La question de la souveraineté est donc complexe en Afrique, dans la mesure où les jeunes Etats sont réticents à transférer leurs compétences à une organisation territoriale (ce qui explique que l’activité législative de l’UA soit nettement plus réduite que celle de l’UE), d’autant plus que les Etats africains sont également le lieu de contestations de la souveraineté entre l’échelle nationale et l’échelle régionale, locale ou tribale.
Pour autant, rien ne justifie que l’on balaye la possibilité de régimes démocratiques stables en Afrique sur le moyen-terme. La transformation réalisée par l’Afrique du Sud, depuis un régime bafouant les droits et libertés fondamentaux transformé en une république démocratique de cinquante millions d’habitants en est une preuve qui ne demande qu’à s’exporter.
De plus, le continent est uni par des théories telles que le pan-africanisme de Kwame Nkrumah, la renaissance africaine développée par Thabo Mbeki ou autrefois la négritude qui cherchent à rassembler les populations africaines au-delà des frontières étatiques, une mission que l’UA pourrait incarner mais qui contraste aujourd’hui avec ses priorités immédiates.
Ainsi, les ambitions assignées à l’UA n’ont-elles pas été excessives ? Vue d’une part comme un super-organisme qui rapporterait ses lettres de noblesse au continent africain et d’autre part comme une institution dont l’efficacité se perd dans ses propres règles de fonctionnement, l’UA a besoin de temps pour définir une identité qui lui soit propre.

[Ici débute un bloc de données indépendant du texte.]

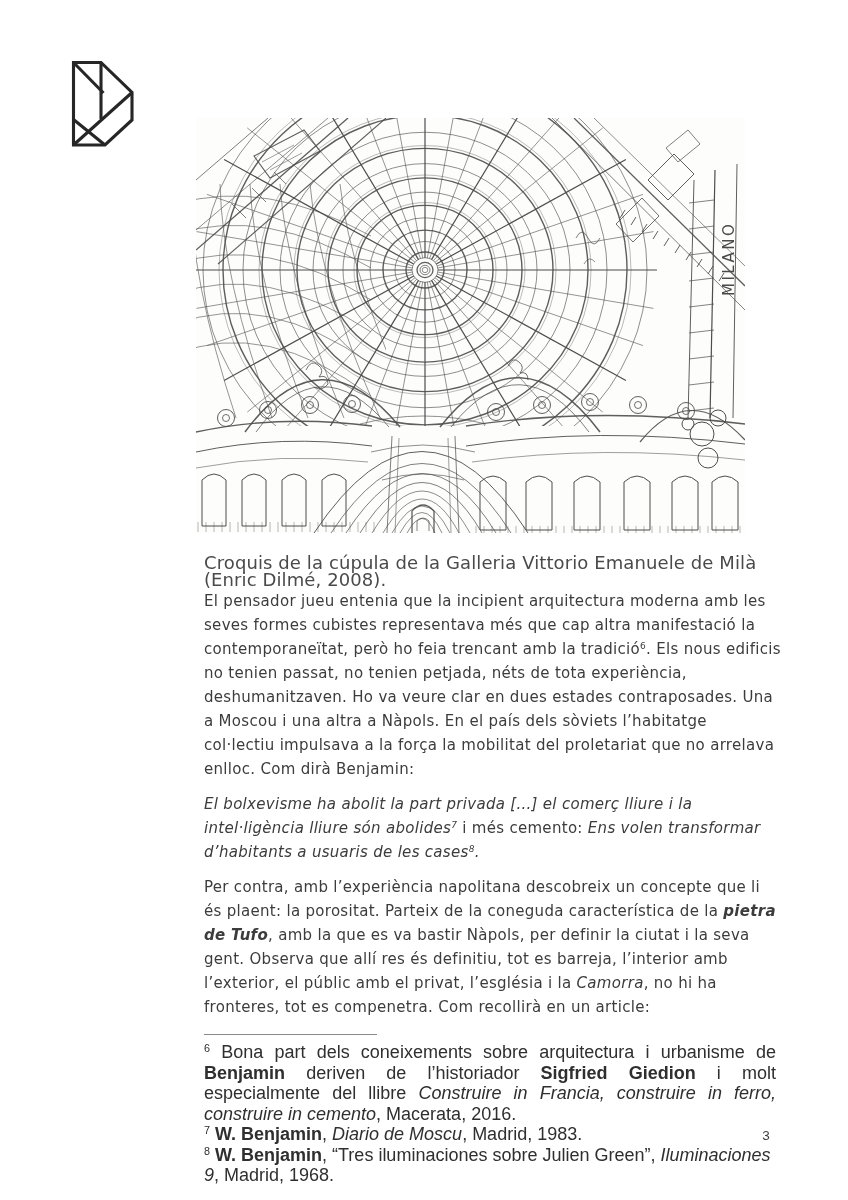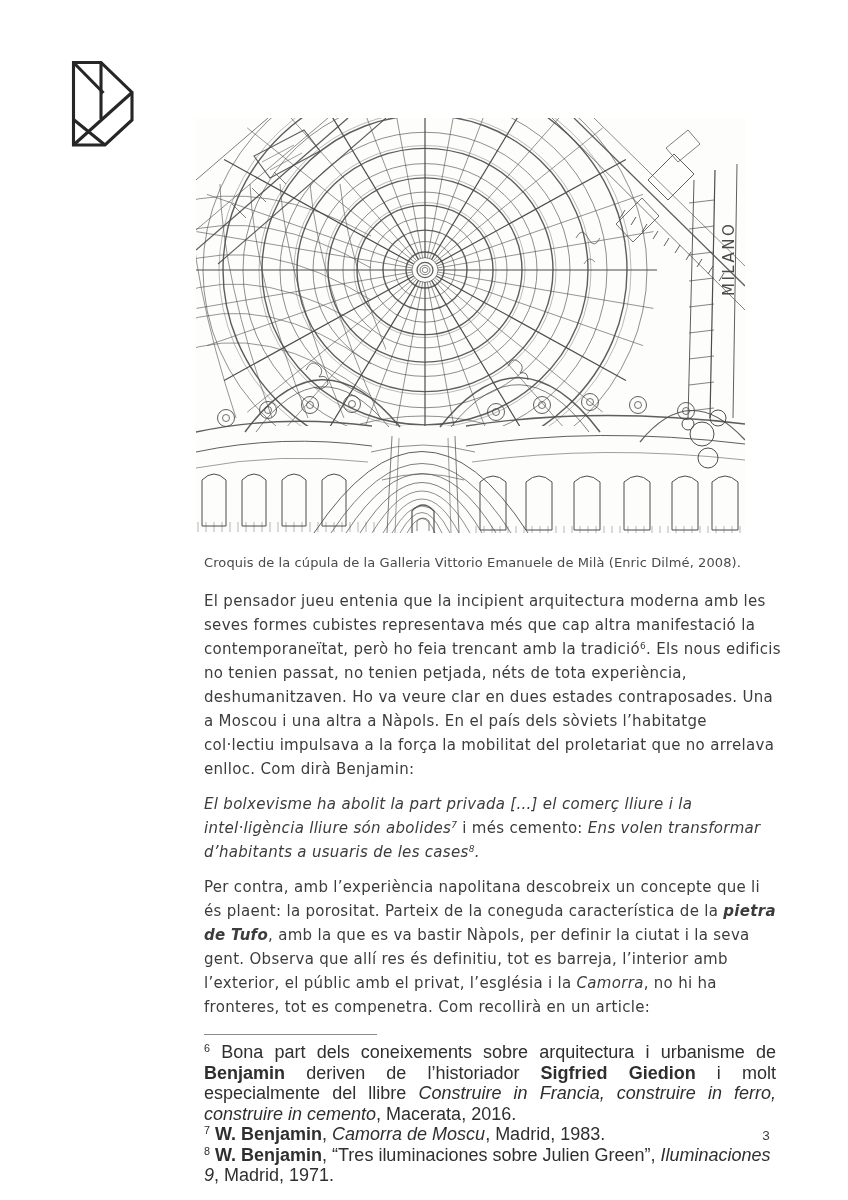--- a/index.html
+++ b/index.html
@@ -12,21 +12,21 @@
   .logo{position:absolute;left:60px;top:55px;width:90px;height:100px;}
 
   .figure{
     position:absolute;left:196px;top:118px;width:549px;height:415px;
     background:#fdfdfc;overflow:hidden;
   }
   .figure svg{display:block;width:549px;height:415px;}
 
   .caption{
     position:absolute;left:204px;top:554px;width:575px;
-    font-size:13px;line-height:17px;color:#4a4a4a;letter-spacing:.1px;
+    font-size:18px;line-height:17px;color:#4a4a4a;letter-spacing:.1px;
   }
 
   .bodytext{
     position:absolute;left:204px;top:589px;width:578px;
     font-size:15px;line-height:24px;letter-spacing:.3px;color:#3c3c3c;
   }
   .bodytext p{margin:0 0 11px 0;}
   .it{font-style:italic;}
   .bi{font-style:italic;font-weight:bold;}
   .b{font-weight:bold;}
@@ -312,18 +312,18 @@
 
   <div class="bodytext">
     <p><span>El pensador jueu entenia que la incipient arquitectura moderna amb les seves formes cubistes representava més que cap altra manifestació la contemporaneïtat, però ho feia trencant amb la tradició</span><span class="sup">6</span><span>. Els nous edificis no tenien passat, no tenien petjada, néts de tota experiència, deshumanitzaven. Ho va veure clar en dues estades contraposades. Una a Moscou i una altra a Nàpols. En el país dels sòviets l’habitatge col·lectiu impulsava a la força la mobilitat del proletariat que no arrelava enlloc. Com dirà Benjamin:</span></p>
     <p><span class="it">El bolxevisme ha abolit la part privada [...] el comerç lliure i la intel·ligència lliure són abolides</span><span class="sup it">7</span><span> i més cemento: </span><span class="it">Ens volen transformar d’habitants a usuaris de les cases</span><span class="sup it">8</span><span class="it">.</span></p>
     <p><span>Per contra, amb l’experiència napolitana descobreix un concepte que li és plaent: la porositat. Parteix de la coneguda característica de la </span><span class="bi">pietra de Tufo</span><span>, amb la que es va bastir Nàpols, per definir la ciutat i la seva gent. Observa que allí res és definitiu, tot es barreja, l’interior amb l’exterior, el públic amb el privat, l’església i la </span><span class="it">Camorra</span><span>, no hi ha fronteres, tot es compenetra. Com recollirà en un article:</span></p>
   </div>
 
   <div class="footnotes">
     <hr class="fn-sep">
     <p class="fn fn-just"><span class="sup">6</span><span> Bona part dels coneixements sobre arquitectura i urbanisme de </span><span class="b">Benjamin</span><span> deriven de l’historiador </span><span class="b">Sigfried Giedion</span><span> i molt especialmente del llibre </span><span class="it">Construire in Francia, construire in ferro, construire in cemento</span><span>, Macerata, 2016.</span></p>
-    <p class="fn"><span class="sup">7</span><span> </span><span class="b">W. Benjamin</span><span>, </span><span class="it">Camorra de Moscu</span><span>, Madrid, 1983.</span></p>
-    <p class="fn"><span class="sup">8</span><span> </span><span class="b">W. Benjamin</span><span>, “Tres iluminaciones sobre Julien Green”, </span><span class="it">Iluminaciones 9</span><span>, Madrid, 1971.</span></p>
+    <p class="fn"><span class="sup">7</span><span> </span><span class="b">W. Benjamin</span><span>, </span><span class="it">Diario de Moscu</span><span>, Madrid, 1983.</span></p>
+    <p class="fn"><span class="sup">8</span><span> </span><span class="b">W. Benjamin</span><span>, “Tres iluminaciones sobre Julien Green”, </span><span class="it">Iluminaciones 9</span><span>, Madrid, 1968.</span></p>
   </div>
 
   <div class="pagenum">3</div>
 </div>
 
 </body></html>

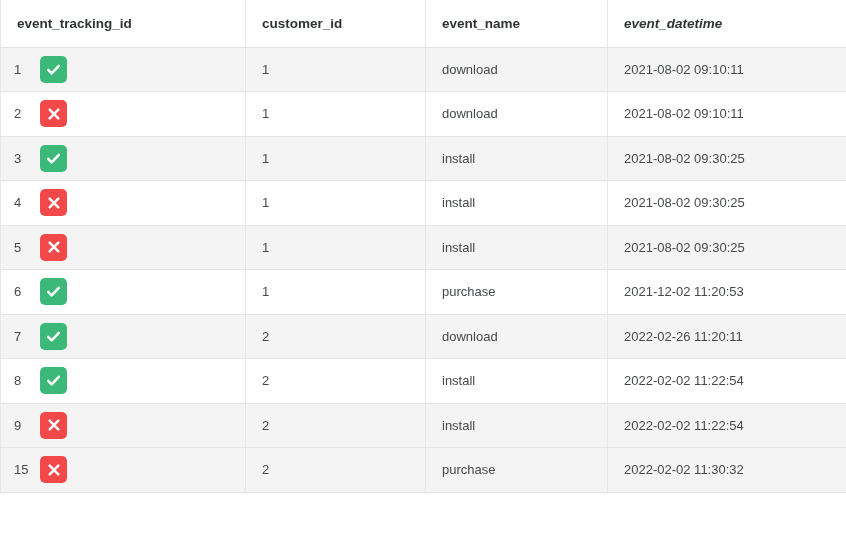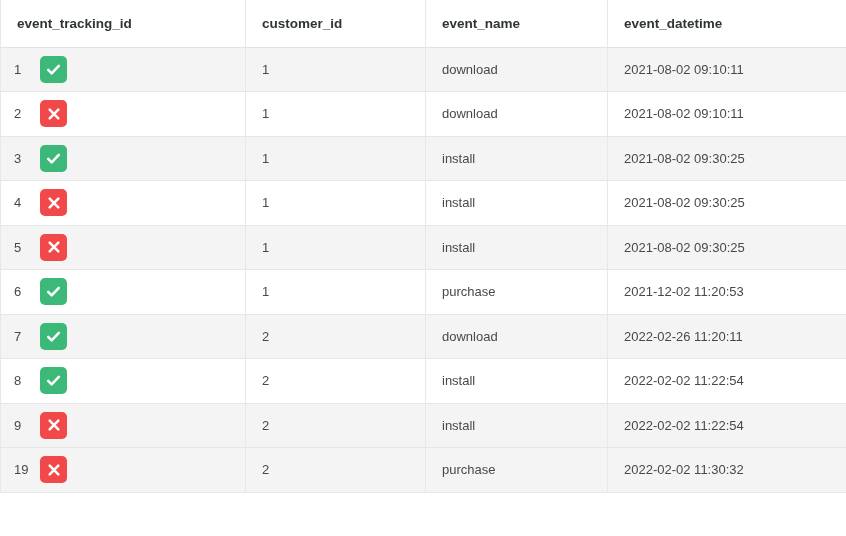--- a/index.html
+++ b/index.html
@@ -40,21 +40,21 @@
     font-size: 13.5px;
     font-weight: bold;
     color: #2f3436;
     padding: 0 0 0 16px;
     background: #ffffff;
     border-bottom: 1px solid #e3e3e3;
     border-right: 1px solid #e8e8e8;
     white-space: nowrap;
   }
   thead th:first-child { border-left: 1px solid #e8e8e8; margin-top: 18px; }
-  thead th:last-child  { border-right: none; }
+  thead th:last-child  { border-right: none; font-style: italic; }
 
   tbody tr.data-row { height: 44.5px; }
   tbody tr.striped > td { background: #f4f4f4; }
   tbody tr.plain   > td { background: #ffffff; }
 
   tbody td {
     vertical-align: middle;
     font-size: 13px;
     color: #46494b;
     padding: 0 0 0 16px;
@@ -250,21 +250,21 @@
               </span>
             </div>
           </td>
           <td>2</td>
           <td>install</td>
           <td>2022-02-02 11:22:54</td>
         </tr>
         <tr class="data-row striped last-row">
           <td class="cell-first">
             <div class="first-cell-inner">
-              <span class="row-num">19</span>
+              <span class="row-num">15</span>
               <span class="status-icon cross">
                 <svg width="16" height="16" viewBox="0 0 24 24" aria-hidden="true">
                   <path d="M5.5 5.5 L18.5 18.5 M18.5 5.5 L5.5 18.5" fill="none" stroke="#ffffff" stroke-width="3.8" stroke-linecap="round"></path>
                 </svg>
               </span>
             </div>
           </td>
           <td>2</td>
           <td>purchase</td>
           <td>2022-02-02 11:30:32</td>

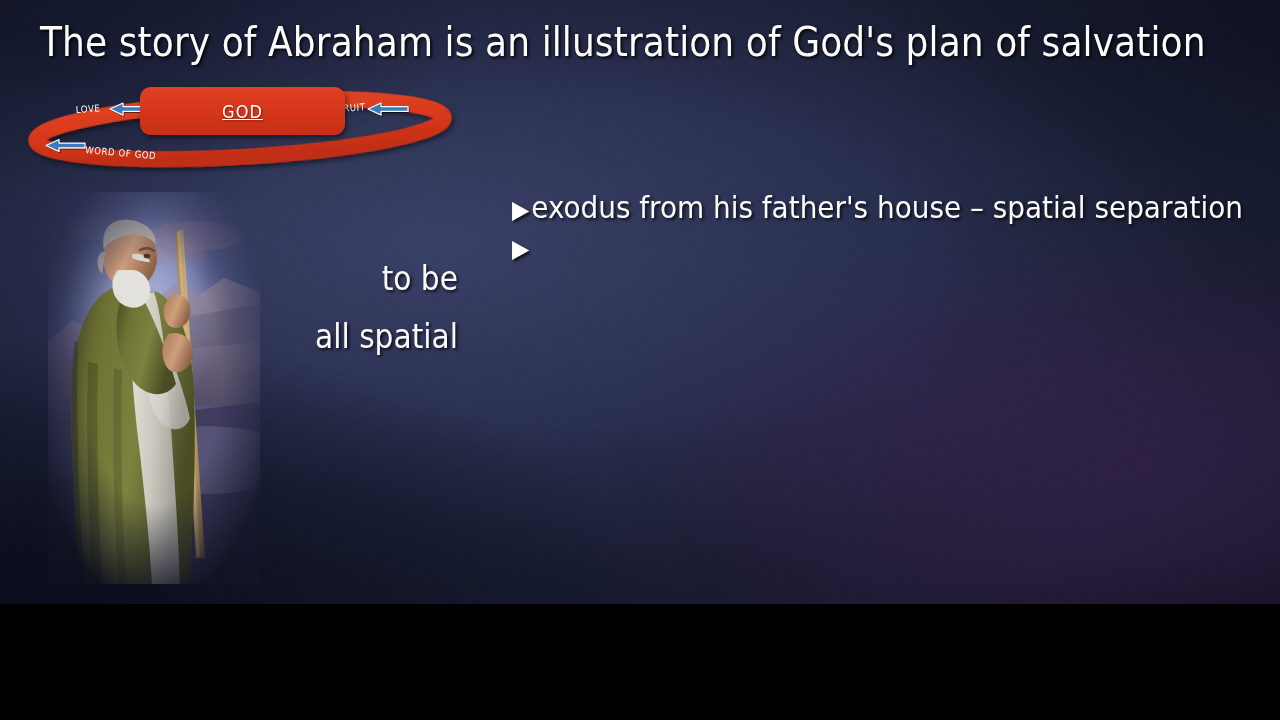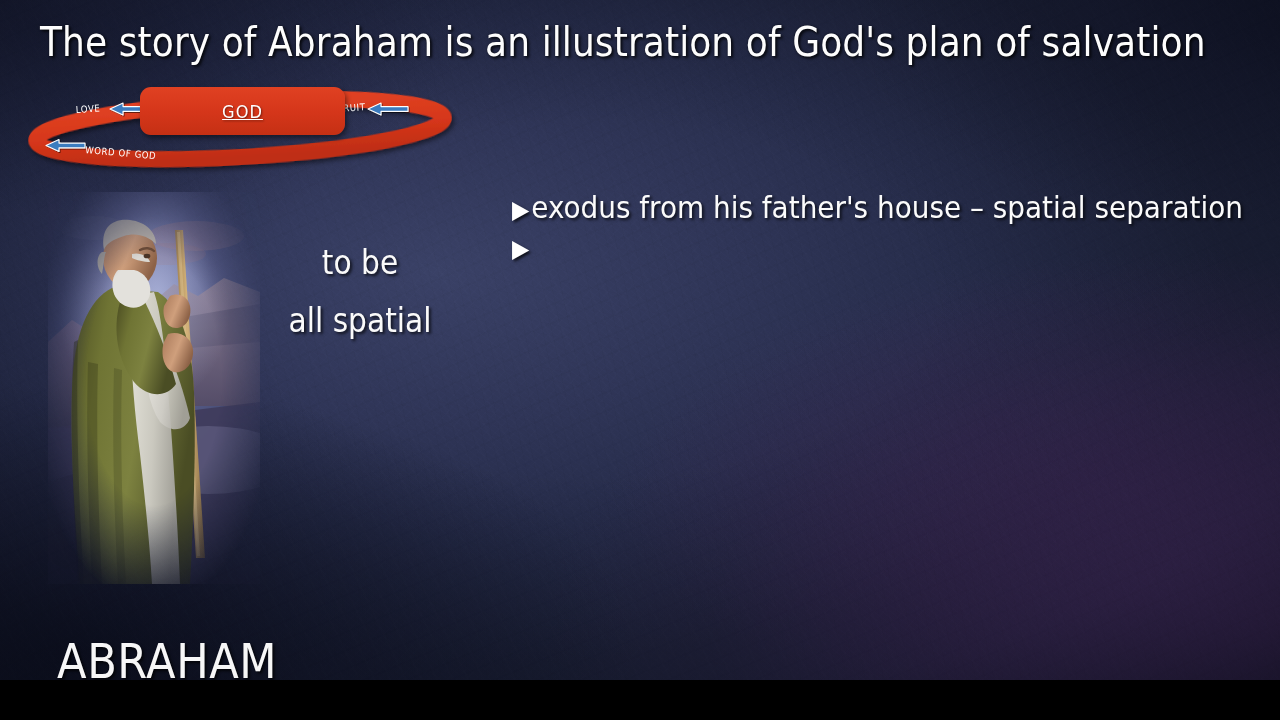--- a/index.html
+++ b/index.html
@@ -4,21 +4,21 @@
 <title>Abraham slide</title>
 <style>
   html, body {
     margin: 0;
     padding: 0;
     background: #000;
   }
   #slide {
     position: relative;
     width: 1280px;
-    height: 680px;
+    height: 604px;
     overflow: hidden;
     font-family: "DejaVu Sans Condensed", "Liberation Sans Narrow", "Liberation Sans", sans-serif;
     background-color: #0f766e;
   }
 
   
   .bg-layer { position: absolute; inset: 0; }
   .bg-base {
     background:
       radial-gradient(ellipse 62% 58% at 34% 40%, #3a4166 0%, #2f3557 38%, #262c4a 66%, #1d2239 100%);
@@ -114,23 +114,23 @@
     top: 192px;
     width: 212px;
     height: 392px;
   }
   #abraham-figure svg { display: block; }
 
   
   #blessing-text {
     position: absolute;
     left: 262px;
-    top: 234px;
+    top: 250px;
     width: 196px;
-    text-align: center;
+    text-align: right;
     color: #fafafa;
     font-size: 33px;
     line-height: 58px;
     text-shadow: 2px 2px 3px rgba(0,0,0,.72);
   }
   #blessing-text div { white-space: nowrap; }
 
   
   #bullets {
     position: absolute;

Entre espoirs démesurés et désillusions, entre affirmation du continent africain et dépendance vis-à-vis des instances internationales, entre projets de Renaissance africaine et défis économiques et sociaux, le rôle de l’UA et l’empreinte qu’elle laissera sur l’histoire de ses pays membres restent à écrire.
Vis-à-vis de l’UE, l’Union Africaine s’en inspire en tant qu’organisation continentale tout en se pliant aux règles du continent africain. Depuis 2007 les deux organisations sont liées par la mise en œuvre d’une stratégie commune UE-Afrique chapeautée par le service européen pour l’action extérieure.
Pour autant, si certains pays membres de l’Union Européenne ont fortement influencé les décisions africaines au cours du XXème siècle, de nouveaux acteurs entrent désormais en jeu, à l’image de la Chine qui a offert à l’UA un nouveau siège à Addis-Abeba l’année dernière. Les débats demeurent, multiples et ouverts.